Feb
24

The girls decided tonight that they want seperate rooms….One of the main problems with this is the fact that we live in a two bedroom house. And I realize that they are never going to get everything they WANT in life, however I do see why they want their own rooms, and I can see benefits to them having their own rooms.

They would each be responsible for cleaning their own room, and could no longer blame the mess on the other one….It would also give them each a place of their own to go to. To Train Up A Child book says quite a bit about personal property, which right now, the girls have very few things that are just theirs, I’ve always given them joint presents, and whatever was theirs I’ve always MADE them share…with seperate rooms, they would have their own things in their own space, and could decide what they wanted to share and what they didn’t….Something the book suggested.

However, it leaves me without a room, which to me isn’t a big deal..I have considered putting my bed in the livingroom…Yes, I know that sounds strange, but I NEVER have anyone coming over to my house, so it wouldn’t be weird or anything…The girls see me sleeping all the time so it wouldn’t be out of the ordinary for them to be playing around my bed as I sleep….

I don’t know what to do….I see ups and downs to them having their own room, and I see ups and downs to them continuing to share a room…..I don’t know what to do!!!!

What are your thoughts??



6 Responses to “Seperate Rooms?”
  1. 1
    Jacque Says:
    3:00 pm

    Sorry I haven’t been online much. I have felt so horrible, and even now, my sinuses are clogged up, and I am still coughing. But….. I did get your offline messages, so I wanted to come over and see what you asked….

    My thoughts are that they need to stay in the same room. If you give them their own rooms and you no longer have one, it puts them above you, which is a great example of sacrifice on your part, but I don’t think it will take on them in that manner. Especially as a single parent, they need to respect you as an authority. You sleeping in the lr will not encourage that. Besides, with your sleeping hours, they will be disturbing you if they are in the kitchen or lr, and that is disrespectful, but it would then be unavoidable.
    We have 2 children in each room, and 3 in one. Frankly, they aren’t in their rooms that much, and we have purged ourselves of the usual bedroom junk, like a million toys, etc. Ok, so, we still have some to pitch, but we don’t have much.
    Our children spend most of their time with the rest of the family, unless they are reading their Bibles or reading a book. Amanda did have to do her algebra in her room in the quiet too.

    The girls are so young, it should not be a big deal for them to share a room. They do not need their own space; if anything, they need to learn how to make due with less and get along with each other so they *want* to be together *all the time*! They do not want their own rooms to better your family or to put the other first. They want their own rooms for selfish reasons. Perhaps one should pick up after the other out of love, instead of worrying whose mess is whose. Maybe is they do that, then will see the value of picking up their own stuff so their sister isn’t burdened with it, after being burdened with picking up the others’.

§ RECORD EXCERPTS:

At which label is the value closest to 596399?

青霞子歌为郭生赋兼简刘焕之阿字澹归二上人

==

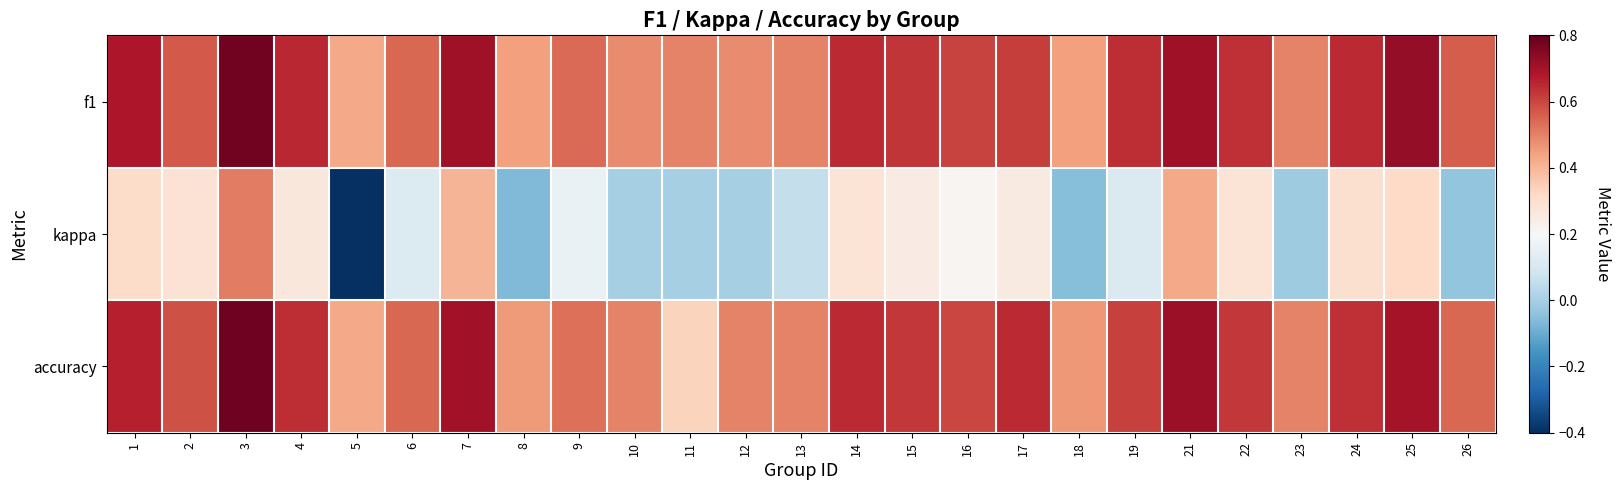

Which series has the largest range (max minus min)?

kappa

§ WHAT IS REQUIRED:
Carry on the page about the girls wanting separate rooms, starting right after its last sentence. The material isn't needed for anything here.

§ TASK RESULT:
    This is totally about self, and I know your goal is not to teach them to put themselves first, but that is what they are doing.
    So, stand strong, my friend, get advice from *MOMS*, and tell the girls how happy you are that God put you all in the same family, and that He wants them to be best friends! I have confidence in you! Your girls are awesome, and God is doing a great work in your family!
    Love you, my friend!!
    We *still* have your pkg. here!!! I hope to send it SOON!

    blessings, and hug the girls for me from AuntieJ! :) )

  2. 2
    Eric Novak Says:
    7:08 pm

    Thanks Vicki, I hope that people can learn from that post.

    I will get a post on courting done soon. I am backlogged for blog posts. Lol.

    Ok, I will be praying for you about that.

    Eric

  3. 3
    Eric Novak Says:
    7:13 pm

    I also agree with Mrs. Dixon on your post ;)

    Eric

  4. 4
    Christina Says:
    7:27 pm

    My girls share a room. They are 15 and 7. The 15 year old would really like me to clean out the sewing room and let her have it. It is do-able, but I think it is better that they share. My three boys used to share a room and now they have their own and I wish I had kept them together.

    I think that they need to learn to work as a team and get along with a roommate.

    When I went to college I was in for a big surprise not having had to share for many years! Then came marriage. They will probably be married someday, do it is probably best to prepare them for sharing a room and working on keeping it nice together.

    Also, you would be amazed how much more that little bit of work is for you… putting clean laundry in two different rooms instead of one and such!

    One more point would be that they should honor you and put you above themselves. It is a good life experience to deny one’s self… especially to honor those in authority above us.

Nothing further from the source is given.